→ THE TASK
Write out the text of every row again, swapping "Duplex" for "Triplex" wherever it occurs and changing nothing else. Leave the pictures out.
*** RECORD EXTRACTS Section Begins ***
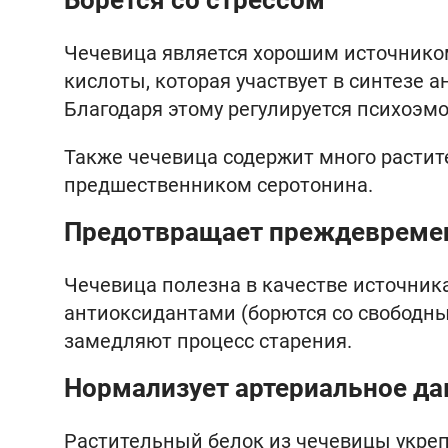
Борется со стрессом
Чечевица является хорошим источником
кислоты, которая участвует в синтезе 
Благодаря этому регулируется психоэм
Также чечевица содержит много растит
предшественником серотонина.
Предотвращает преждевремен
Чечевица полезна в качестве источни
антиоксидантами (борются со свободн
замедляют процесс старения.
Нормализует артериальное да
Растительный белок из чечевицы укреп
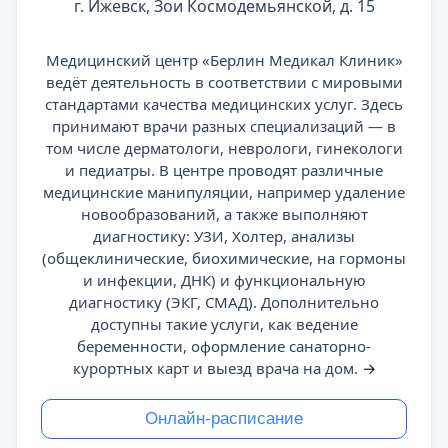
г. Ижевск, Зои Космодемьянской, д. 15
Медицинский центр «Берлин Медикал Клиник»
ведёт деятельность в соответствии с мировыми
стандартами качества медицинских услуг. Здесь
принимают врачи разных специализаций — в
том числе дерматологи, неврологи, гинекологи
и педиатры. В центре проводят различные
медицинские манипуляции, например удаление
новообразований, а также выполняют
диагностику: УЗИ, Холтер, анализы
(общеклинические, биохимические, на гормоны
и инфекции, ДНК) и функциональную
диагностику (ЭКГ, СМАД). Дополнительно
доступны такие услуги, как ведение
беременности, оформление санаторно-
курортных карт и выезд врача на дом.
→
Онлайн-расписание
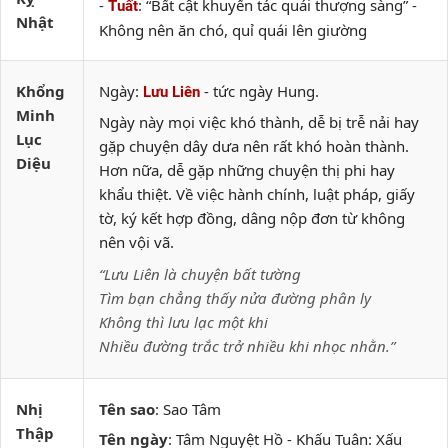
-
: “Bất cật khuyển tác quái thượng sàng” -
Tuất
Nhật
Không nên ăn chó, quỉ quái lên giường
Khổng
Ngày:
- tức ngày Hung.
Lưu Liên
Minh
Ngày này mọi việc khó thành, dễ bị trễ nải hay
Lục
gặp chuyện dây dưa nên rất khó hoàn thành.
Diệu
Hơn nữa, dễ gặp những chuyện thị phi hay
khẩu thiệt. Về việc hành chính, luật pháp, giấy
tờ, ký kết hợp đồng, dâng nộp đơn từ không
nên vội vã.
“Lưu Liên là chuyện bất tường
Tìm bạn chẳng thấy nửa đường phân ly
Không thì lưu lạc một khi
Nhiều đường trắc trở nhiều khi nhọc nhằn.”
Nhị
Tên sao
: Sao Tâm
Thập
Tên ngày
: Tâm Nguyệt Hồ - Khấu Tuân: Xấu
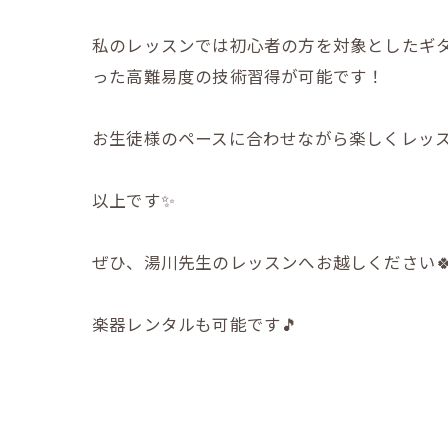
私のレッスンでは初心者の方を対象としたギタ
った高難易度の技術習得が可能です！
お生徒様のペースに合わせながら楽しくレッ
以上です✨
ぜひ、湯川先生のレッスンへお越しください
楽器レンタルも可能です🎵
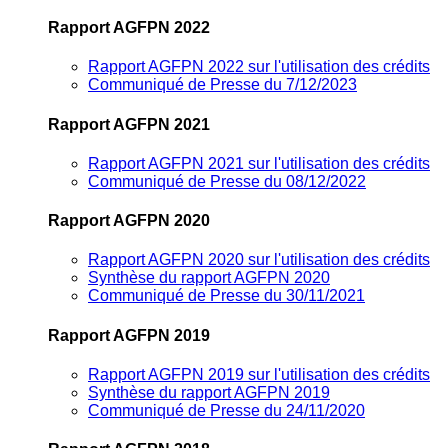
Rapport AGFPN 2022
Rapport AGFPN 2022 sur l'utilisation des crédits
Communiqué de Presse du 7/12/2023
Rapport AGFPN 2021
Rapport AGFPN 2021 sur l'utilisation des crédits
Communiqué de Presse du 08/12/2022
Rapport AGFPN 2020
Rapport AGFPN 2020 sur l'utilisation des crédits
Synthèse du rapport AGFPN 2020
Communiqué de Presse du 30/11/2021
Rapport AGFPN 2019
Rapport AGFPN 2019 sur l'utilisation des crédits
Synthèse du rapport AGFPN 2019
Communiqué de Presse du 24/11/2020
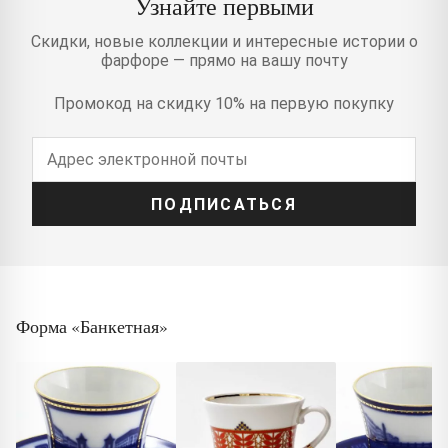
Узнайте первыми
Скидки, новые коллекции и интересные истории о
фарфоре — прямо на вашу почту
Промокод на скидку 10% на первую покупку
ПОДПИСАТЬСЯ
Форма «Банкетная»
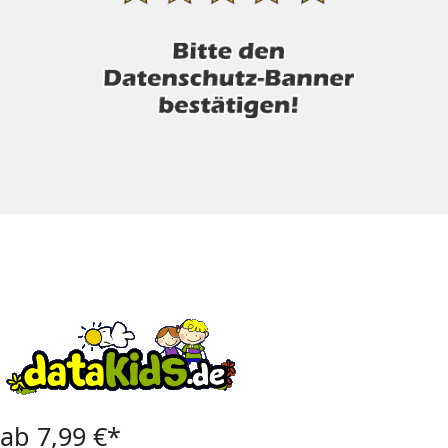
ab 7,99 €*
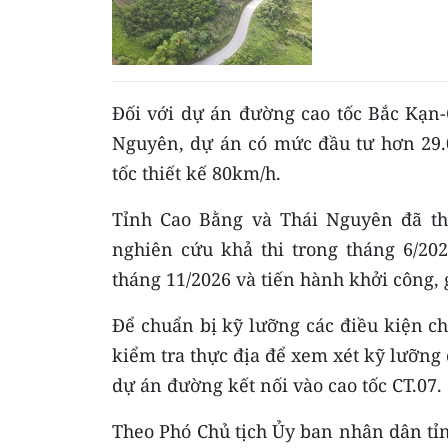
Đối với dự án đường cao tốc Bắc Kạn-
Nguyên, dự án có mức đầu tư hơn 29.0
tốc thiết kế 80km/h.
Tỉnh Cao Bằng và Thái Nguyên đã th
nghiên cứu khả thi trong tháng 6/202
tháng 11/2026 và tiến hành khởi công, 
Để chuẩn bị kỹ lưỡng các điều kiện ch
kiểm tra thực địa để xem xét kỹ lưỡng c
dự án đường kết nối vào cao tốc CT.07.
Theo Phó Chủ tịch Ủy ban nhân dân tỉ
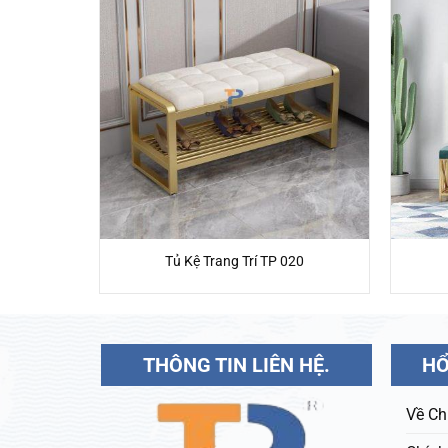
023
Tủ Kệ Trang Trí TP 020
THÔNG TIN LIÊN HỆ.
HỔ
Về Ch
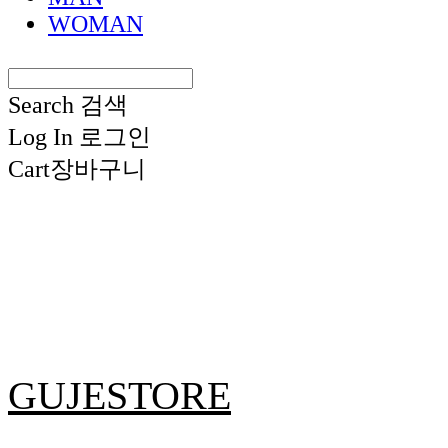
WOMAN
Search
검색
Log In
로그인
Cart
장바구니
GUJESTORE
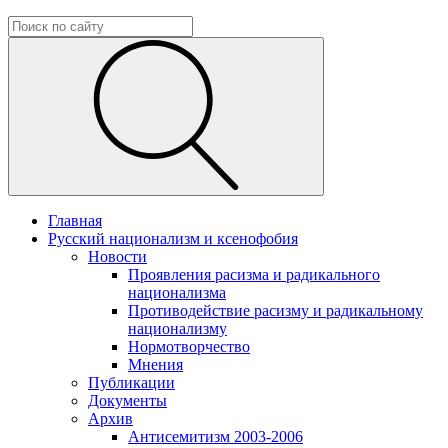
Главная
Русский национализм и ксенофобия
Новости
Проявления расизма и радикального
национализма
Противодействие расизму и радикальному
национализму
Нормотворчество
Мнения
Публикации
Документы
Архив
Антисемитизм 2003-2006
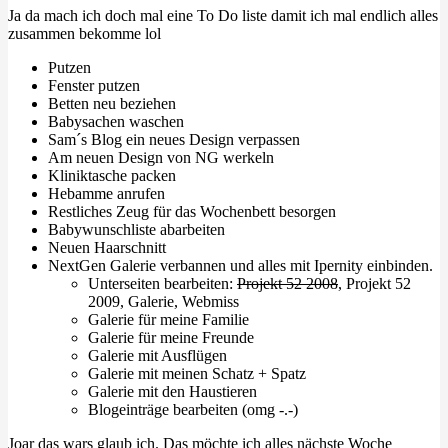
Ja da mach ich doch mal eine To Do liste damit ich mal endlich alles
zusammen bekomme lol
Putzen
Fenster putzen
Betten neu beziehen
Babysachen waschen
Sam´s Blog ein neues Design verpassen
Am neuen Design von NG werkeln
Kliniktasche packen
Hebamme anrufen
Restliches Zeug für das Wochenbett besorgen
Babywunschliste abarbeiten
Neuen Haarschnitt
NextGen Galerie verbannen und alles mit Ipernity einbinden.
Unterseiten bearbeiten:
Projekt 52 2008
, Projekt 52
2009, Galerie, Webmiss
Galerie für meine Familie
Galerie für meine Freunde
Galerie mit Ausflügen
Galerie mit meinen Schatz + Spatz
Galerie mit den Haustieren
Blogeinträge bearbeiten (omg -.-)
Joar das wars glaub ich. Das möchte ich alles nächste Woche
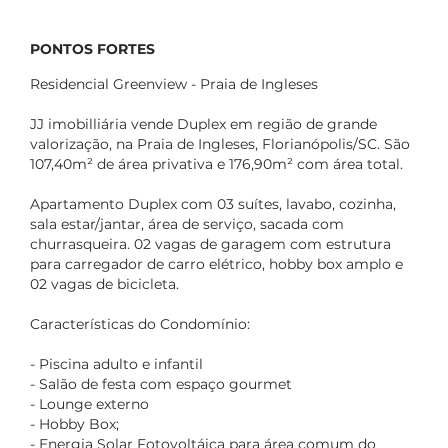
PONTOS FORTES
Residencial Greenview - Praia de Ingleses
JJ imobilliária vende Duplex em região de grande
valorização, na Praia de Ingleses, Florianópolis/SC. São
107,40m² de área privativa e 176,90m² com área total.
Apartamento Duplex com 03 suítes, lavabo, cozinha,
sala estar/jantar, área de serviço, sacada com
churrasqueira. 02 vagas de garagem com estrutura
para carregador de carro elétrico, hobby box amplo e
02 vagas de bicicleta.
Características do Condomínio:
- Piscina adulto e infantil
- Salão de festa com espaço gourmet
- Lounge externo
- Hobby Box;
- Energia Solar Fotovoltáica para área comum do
*** RECORD EXTRACTS Section Ends ***
→ ANSWER TO THIS EXERCISE
Борется со стрессом
Чечевица является хорошим источником
кислоты, которая участвует в синтезе 
Благодаря этому регулируется психоэм
Также чечевица содержит много растит
предшественником серотонина.
Предотвращает преждевремен
Чечевица полезна в качестве источни
антиоксидантами (борются со свободн
замедляют процесс старения.
Нормализует артериальное да
Растительный белок из чечевицы укреп
г. Ижевск, Зои Космодемьянской, д. 15
Медицинский центр «Берлин Медикал Клиник»
ведёт деятельность в соответствии с мировыми
стандартами качества медицинских услуг. Здесь
принимают врачи разных специализаций — в
том числе дерматологи, неврологи, гинекологи
и педиатры. В центре проводят различные
медицинские манипуляции, например удаление
новообразований, а также выполняют
диагностику: УЗИ, Холтер, анализы
(общеклинические, биохимические, на гормоны
и инфекции, ДНК) и функциональную
диагностику (ЭКГ, СМАД). Дополнительно
доступны такие услуги, как ведение
беременности, оформление санаторно-
курортных карт и выезд врача на дом.
→
Онлайн-расписание
-
: “Bất cật khuyển tác quái thượng sàng” -
Tuất
Nhật
Không nên ăn chó, quỉ quái lên giường
Khổng
Ngày:
- tức ngày Hung.
Lưu Liên
Minh
Ngày này mọi việc khó thành, dễ bị trễ nải hay
Lục
gặp chuyện dây dưa nên rất khó hoàn thành.
Diệu
Hơn nữa, dễ gặp những chuyện thị phi hay
khẩu thiệt. Về việc hành chính, luật pháp, giấy
tờ, ký kết hợp đồng, dâng nộp đơn từ không
nên vội vã.
“Lưu Liên là chuyện bất tường
Tìm bạn chẳng thấy nửa đường phân ly
Không thì lưu lạc một khi
Nhiều đường trắc trở nhiều khi nhọc nhằn.”
Nhị
Tên sao
: Sao Tâm
Thập
Tên ngày
: Tâm Nguyệt Hồ - Khấu Tuân: Xấu
私のレッスンでは初心者の方を対象としたギタ
った高難易度の技術習得が可能です！
お生徒様のペースに合わせながら楽しくレッ
以上です✨
ぜひ、湯川先生のレッスンへお越しください
楽器レンタルも可能です🎵
Rapport AGFPN 2022
Rapport AGFPN 2022 sur l'utilisation des crédits
Communiqué de Presse du 7/12/2023
Rapport AGFPN 2021
Rapport AGFPN 2021 sur l'utilisation des crédits
Communiqué de Presse du 08/12/2022
Rapport AGFPN 2020
Rapport AGFPN 2020 sur l'utilisation des crédits
Synthèse du rapport AGFPN 2020
Communiqué de Presse du 30/11/2021
Rapport AGFPN 2019
Rapport AGFPN 2019 sur l'utilisation des crédits
Synthèse du rapport AGFPN 2019
Communiqué de Presse du 24/11/2020
Узнайте первыми
Скидки, новые коллекции и интересные истории о
фарфоре — прямо на вашу почту
Промокод на скидку 10% на первую покупку
ПОДПИСАТЬСЯ
Форма «Банкетная»
ab 7,99 €*
Đối với dự án đường cao tốc Bắc Kạn-
Nguyên, dự án có mức đầu tư hơn 29.0
tốc thiết kế 80km/h.
Tỉnh Cao Bằng và Thái Nguyên đã th
nghiên cứu khả thi trong tháng 6/202
tháng 11/2026 và tiến hành khởi công, 
Để chuẩn bị kỹ lưỡng các điều kiện ch
kiểm tra thực địa để xem xét kỹ lưỡng c
dự án đường kết nối vào cao tốc CT.07.
Theo Phó Chủ tịch Ủy ban nhân dân tỉ
023
Tủ Kệ Trang Trí TP 020
THÔNG TIN LIÊN HỆ.
HỔ
Về Ch
WOMAN
Search
검색
Log In
로그인
Cart
장바구니
GUJESTORE
Главная
Русский национализм и ксенофобия
Новости
Проявления расизма и радикального
национализма
Противодействие расизму и радикальному
национализму
Нормотворчество
Мнения
Публикации
Документы
Архив
Антисемитизм 2003-2006
Ja da mach ich doch mal eine To Do liste damit ich mal endlich alles
zusammen bekomme lol
Putzen
Fenster putzen
Betten neu beziehen
Babysachen waschen
Sam´s Blog ein neues Design verpassen
Am neuen Design von NG werkeln
Kliniktasche packen
Hebamme anrufen
Restliches Zeug für das Wochenbett besorgen
Babywunschliste abarbeiten
Neuen Haarschnitt
NextGen Galerie verbannen und alles mit Ipernity einbinden.
Unterseiten bearbeiten:
Projekt 52 2008
, Projekt 52
2009, Galerie, Webmiss
Galerie für meine Familie
Galerie für meine Freunde
Galerie mit Ausflügen
Galerie mit meinen Schatz + Spatz
Galerie mit den Haustieren
Blogeinträge bearbeiten (omg -.-)
Joar das wars glaub ich. Das möchte ich alles nächste Woche
PONTOS FORTES
Residencial Greenview - Praia de Ingleses
JJ imobilliária vende Triplex em região de grande
valorização, na Praia de Ingleses, Florianópolis/SC. São
107,40m² de área privativa e 176,90m² com área total.
Apartamento Triplex com 03 suítes, lavabo, cozinha,
sala estar/jantar, área de serviço, sacada com
churrasqueira. 02 vagas de garagem com estrutura
para carregador de carro elétrico, hobby box amplo e
02 vagas de bicicleta.
Características do Condomínio:
- Piscina adulto e infantil
- Salão de festa com espaço gourmet
- Lounge externo
- Hobby Box;
- Energia Solar Fotovoltáica para área comum do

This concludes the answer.